When Max Schireson stepped down to from his post as CEO of MongoDB to spend more time with his family this month, many asked: Why are fathers left out of the work-life balance debate? Perhaps, as new research suggests, dads don't face the same challenges as moms when it comes to asking employers to work around their schedules.
In a new study published by the American Sociological Association, author Christin Munsch, an assistant professor of sociology at Furman University, found a "flexibility bias" against mothers who asked for flextime (the ability to alter work schedules) or flexplace (the ability to work remotely). Dads, on the other hand, seemed to benefit from their quest for work-life balance, and were seen more favorably in light of these requests.
The controlled online experiment used 646 participants -- 316 men and 330 women -- who were shown a transcript which they believed was an actual conversation between a human resources representative and an employee, Kevin or Karen, depending on the group. They were then asked to answer questions about the employees' likability, competence and likelihood to achieve flex-work goals.
After analyzing the results, Munsch found a "fatherhood bonus." Men with children who requested flextime or flexplace were seen more positively than men without children with the same requests. What's more, fathers were viewed as more respectable, likeable, committed and worthy of a promotion than mothers with the same flex-work needs. And there was absolutely no difference in the perceptions of mothers and women without children.
The idea behind these findings, Munsch told The Huffington Post, is that fathers benefit from societal norms, earning a "progressive merit badge" simply by parenting.
"I think it has to do with our cultural definitions of what it means to be a good mom and what it means to be a good dad," Munsch said. "A good dad is somebody who is involved in his child's life. A good mom is someone who gives up everything and always puts her children first. If she's at home with them, she's reading to them, she's cooking them meals, she's bathing them -- she's doing everything."
This line of thinking may explain why there didn't seem to be a difference between mothers and women without children, especially in terms of flexplace. If fathers are more likely to engage in "passive care" with children, then surely they'll be more likely to actually be working when they're not in the office. Women, on the other hand, are seen as less likely to be able to juggle work and hands-on domestic tasks whilst being at home, Munsch posits. Taken one step further, Munsch said that it's likely employers will assume that any woman -- mother or not -- will be likely to engage in domestic activities, rather than ardently working while at home.

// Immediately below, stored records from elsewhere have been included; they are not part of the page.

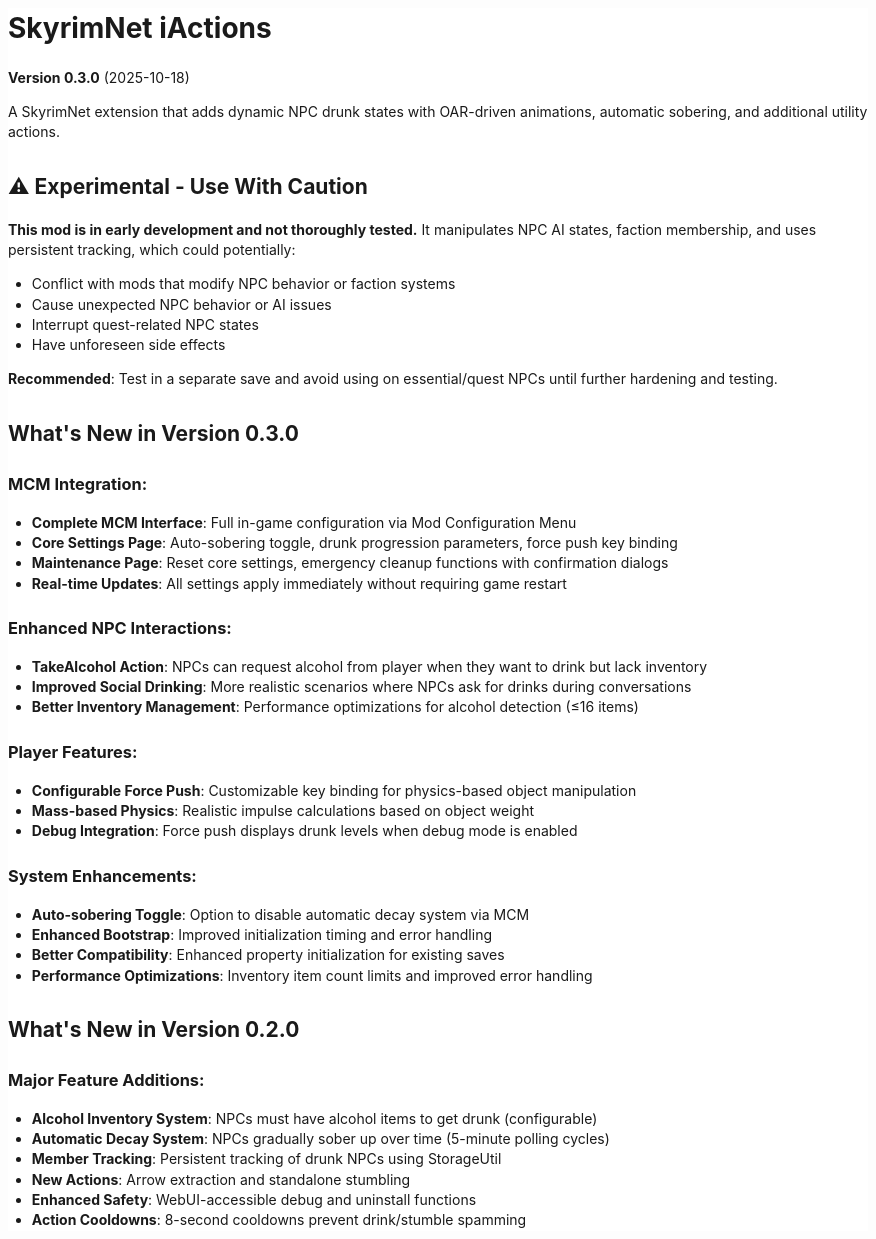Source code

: # SkyrimNet iActions
**Version 0.3.0** (2025-10-18)

A SkyrimNet extension that adds dynamic NPC drunk states with OAR-driven animations, automatic sobering, and additional utility actions.

## ⚠️ Experimental - Use With Caution

**This mod is in early development and not thoroughly tested.** It manipulates NPC AI states, faction membership, and uses persistent tracking, which could potentially:
- Conflict with mods that modify NPC behavior or faction systems
- Cause unexpected NPC behavior or AI issues
- Interrupt quest-related NPC states
- Have unforeseen side effects

**Recommended**: Test in a separate save and avoid using on essential/quest NPCs until further hardening and testing.

## What's New in Version 0.3.0

### MCM Integration:
- **Complete MCM Interface**: Full in-game configuration via Mod Configuration Menu
- **Core Settings Page**: Auto-sobering toggle, drunk progression parameters, force push key binding
- **Maintenance Page**: Reset core settings, emergency cleanup functions with confirmation dialogs
- **Real-time Updates**: All settings apply immediately without requiring game restart

### Enhanced NPC Interactions:
- **TakeAlcohol Action**: NPCs can request alcohol from player when they want to drink but lack inventory
- **Improved Social Drinking**: More realistic scenarios where NPCs ask for drinks during conversations
- **Better Inventory Management**: Performance optimizations for alcohol detection (≤16 items)

### Player Features:
- **Configurable Force Push**: Customizable key binding for physics-based object manipulation
- **Mass-based Physics**: Realistic impulse calculations based on object weight
- **Debug Integration**: Force push displays drunk levels when debug mode is enabled

### System Enhancements:
- **Auto-sobering Toggle**: Option to disable automatic decay system via MCM
- **Enhanced Bootstrap**: Improved initialization timing and error handling
- **Better Compatibility**: Enhanced property initialization for existing saves
- **Performance Optimizations**: Inventory item count limits and improved error handling

## What's New in Version 0.2.0

### Major Feature Additions:
- **Alcohol Inventory System**: NPCs must have alcohol items to get drunk (configurable)
- **Automatic Decay System**: NPCs gradually sober up over time (5-minute polling cycles)  
- **Member Tracking**: Persistent tracking of drunk NPCs using StorageUtil
- **New Actions**: Arrow extraction and standalone stumbling
- **Enhanced Safety**: WebUI-accessible debug and uninstall functions
- **Action Cooldowns**: 8-second cooldowns prevent drink/stumble spamming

After evaluating her findings, Munsch said that the onus falls on employers to remedy the situation by adopting more transparent and objective policies for flex-work.
For example, instead of requesting flextime or flexplace in a one-on-one basis, fraught with subjective assumptions -- "Hm, this is what I really think this person will be doing at home" -- she suggested that employers streamline the process and enact objective criteria to ensure that both men and women receive the same treatment, whether it's permission to work from home or consideration for a promotion or raise.

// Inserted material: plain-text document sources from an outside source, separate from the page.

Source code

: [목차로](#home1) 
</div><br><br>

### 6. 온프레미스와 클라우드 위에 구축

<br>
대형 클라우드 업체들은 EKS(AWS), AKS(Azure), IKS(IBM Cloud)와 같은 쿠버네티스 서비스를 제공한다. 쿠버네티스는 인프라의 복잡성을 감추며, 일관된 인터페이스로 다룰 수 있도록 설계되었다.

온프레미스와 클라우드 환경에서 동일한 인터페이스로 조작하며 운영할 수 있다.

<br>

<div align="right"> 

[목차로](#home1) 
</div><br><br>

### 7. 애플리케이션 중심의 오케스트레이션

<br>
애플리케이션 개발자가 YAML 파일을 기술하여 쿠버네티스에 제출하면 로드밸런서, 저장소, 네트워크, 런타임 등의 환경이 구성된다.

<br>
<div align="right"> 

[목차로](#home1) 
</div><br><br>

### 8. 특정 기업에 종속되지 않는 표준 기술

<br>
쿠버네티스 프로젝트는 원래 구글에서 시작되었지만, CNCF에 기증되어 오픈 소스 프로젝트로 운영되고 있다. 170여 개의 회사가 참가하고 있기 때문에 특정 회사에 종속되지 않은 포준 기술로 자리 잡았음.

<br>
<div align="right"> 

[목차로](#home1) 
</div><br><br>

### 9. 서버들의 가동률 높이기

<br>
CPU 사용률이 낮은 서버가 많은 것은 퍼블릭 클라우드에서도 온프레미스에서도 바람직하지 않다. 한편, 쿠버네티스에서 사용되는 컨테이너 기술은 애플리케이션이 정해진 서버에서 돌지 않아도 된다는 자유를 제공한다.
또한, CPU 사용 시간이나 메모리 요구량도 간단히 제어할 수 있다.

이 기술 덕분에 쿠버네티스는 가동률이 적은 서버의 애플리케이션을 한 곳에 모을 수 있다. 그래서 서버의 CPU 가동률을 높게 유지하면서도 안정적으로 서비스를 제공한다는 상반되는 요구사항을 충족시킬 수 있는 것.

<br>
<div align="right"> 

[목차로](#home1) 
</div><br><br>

"Quite often people are like, 'What can individual mothers do?'" Munsch said. "But if organizations were to rethink the way they structured the work place and didn't demand that people were in the office 50 or 60 hours a week and were more accommodating of people's work-life balance, this wouldn't be a problem."
Work-life balance may be just as much a problem for dads as it is for moms, but the extra helping of judgement on moms is tipping the scales even further away from equilibrium. Luckily, Munsch foresees strides being made by employers to make sure that mothers and fathers have the same opportunities for flex-work.
"I definitely think there's hope with flexible work arrangements," she said. "I would hate it if it came across as anti-flex-work."